Dukung Wisata Jamu di Sukoharjo, Industri Didorong Manfaatkan Pasar Digital
Solopos.com, SUKOHARJO--Pengembangan industri jamu didorong merambah online guna menyokong pencanangan Kabupaten Sukoharjo sebagai desa wisata jamu. Pencanangan Sukoharjo sebagai destinasi wisata jamu menjadi titik tolak dalam memperkuat identitas jamu sebagai produk unggulan.
Kampung Jamu di Nguter berdiri pada 1965. Kala itu, ada beberapa pengrajin jamu yang membikin racikan obat tradisional untuk mengobati penyakit. Mereka memanfaatkan berbagai tanaman herbal seperti jahe, kunyit, dan kunir sebagai bahan utama jamu. Lambat laun, jumlah pengrajin jamu bertambah dan diandalkan warga setempat sebagai mata pencaharian.
Ketua Koperasi Jamu Indonesia (Kojai) Sukoharjo, Suwarsi Moertedjo, mengatakan beragam produk jamu bisa dipasarkan di marketplace atau online di era modern.

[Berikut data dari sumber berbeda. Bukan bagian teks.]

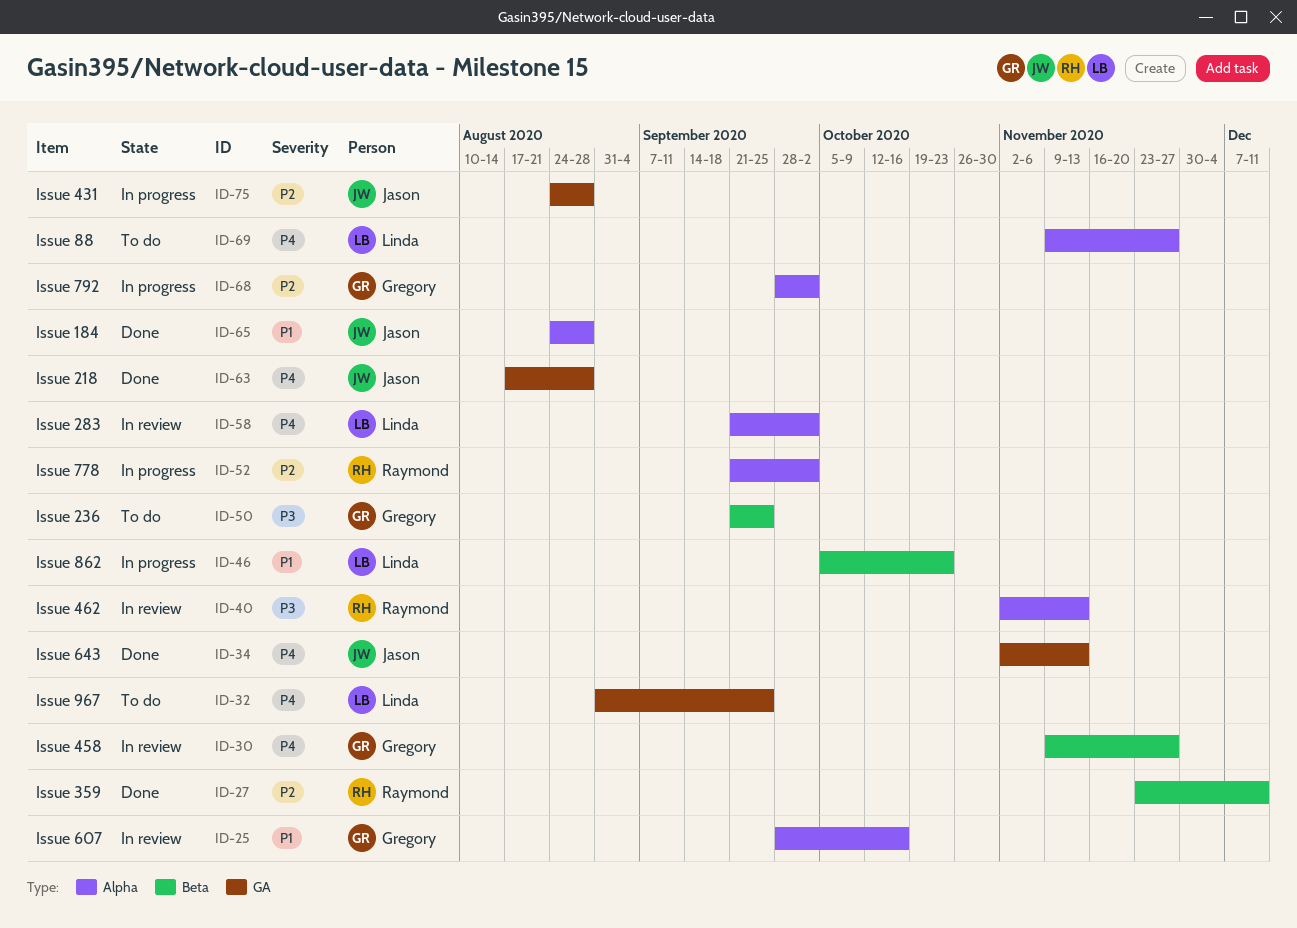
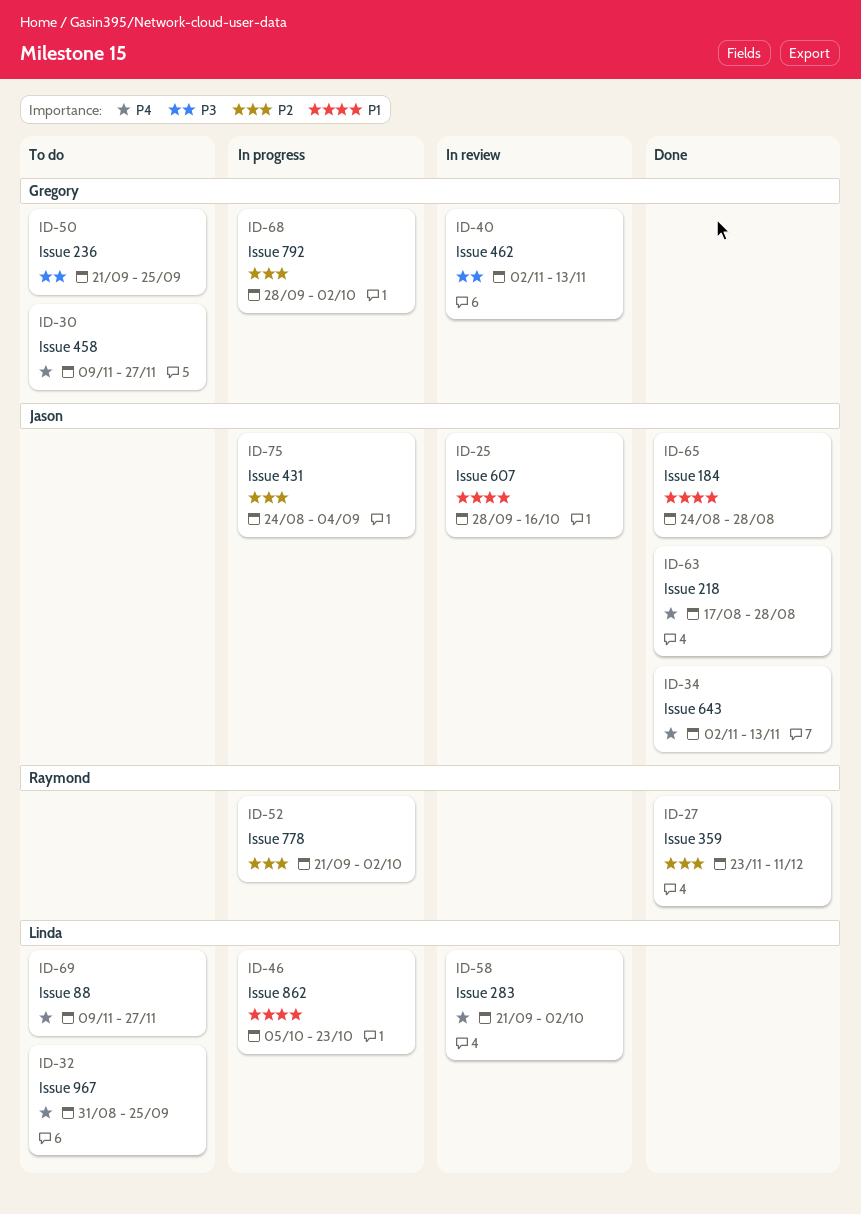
ID-25, owner: Gregory -> Jason
ID-30, status: In review -> To do
ID-40, owner: Raymond -> Gregory
ID-75, due: Aug 28 -> Sep 4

Pelaku usaha jamu harus inovatif dan memanfaatkan pesatnya teknologi informasi.
“Memang sudah banyak pengrajin jamu yang memanfaatkan teknologi informasi namun belum semua. Padahal, saat ini, transaksi jual-beli berbagai lini usaha dan bisnis dilakukan secara online,” kata dia, saat berbincang dengan Solopos.com, Selasa (25/5/2021).
Wisata Jamu
Menurut Moertedjo, para pengrajin jamu mampu menjaga eksistensi jamu tradisional selama puluhan tahun terakhir. Demi membentengi keberadaan jamu tradisional, Sukoharjo dicanangkan sebagai destinasi wisata jamu di Indonesia. Hal ini upaya pemerintah mengapresiasi kerja keras dan semangat para pengrajin jamu di wilayah Nguter.
Pengurus Kojai tengah menggodok paket wisata edukasi di kampung jamu. Jalur wisata edukasi disiapkan mulai dari Stasiun Nguter menuju sentra industri jamu. “Para pelancong bisa naik kereta api dari Solo kemudian turun di Stasiun Nguter. Mereka bisa berjalan kaki menuju Pasar Jamu dan Kampung Jamu untuk melihat produksi dan pengemasan produk jamu,” ujar dia.
Selama ini, lanjut dia, sebagian pengrajin jamu memilih merantau ke luar Sukoharjo untuk berjualan jamu. Mereka menyebar ke sejumlah daerah di Tanah Air mulai dari Aceh hingga Papua. Sebagian pengrajin jamu lainnya menetap di wilayah Nguter hingga sekarang.
Berdasarkan data Dinas Perdagangan, Koperasi dan UKM Sukoharjo, jumlah usaha kecil menengah (UKM) jamu di Sukoharjo sebanyak 2.513 orang. Sementara, jumlah koperasi jamu sebanyak 425 koperasi. “Saya berharap industri jamu terus berkambang pada masa pandemi Covid-19,” papar dia.
Seorang warga Desa/Kecamatan Grogol, Edi Suprapto, mengatakan pemerintah harus memfasilitasi pengembangan industri jamu di Nguter. Kegiatan pelatihan digitalisasi pemasaran terus digenacarkan agar para pengrajin tak ketinggalan sehingga produknya bisa menembus luar negeri.
Apalagi, tingkat permintaan empon-empon diperkirakan tak berubah lantaran kurva pandemi di Tanah Air belum berakhir. Sebagian masyarakat meyakini mengonsumsi minuman herbal yang terbuat dari tanaman obat mampu menjaga imunitas tubuh kendati pemerintah telah menggulirkan program vaksinasi pada tahun ini.
“Pemerintah harus bersinergi dengan pengrajin jamu untuk melestarikan kearifan lokal warisan nenek moyang. Generasi muda juga harus dilibatkan agar mereka ikut menjaga eksistensi jamu,” kata dia.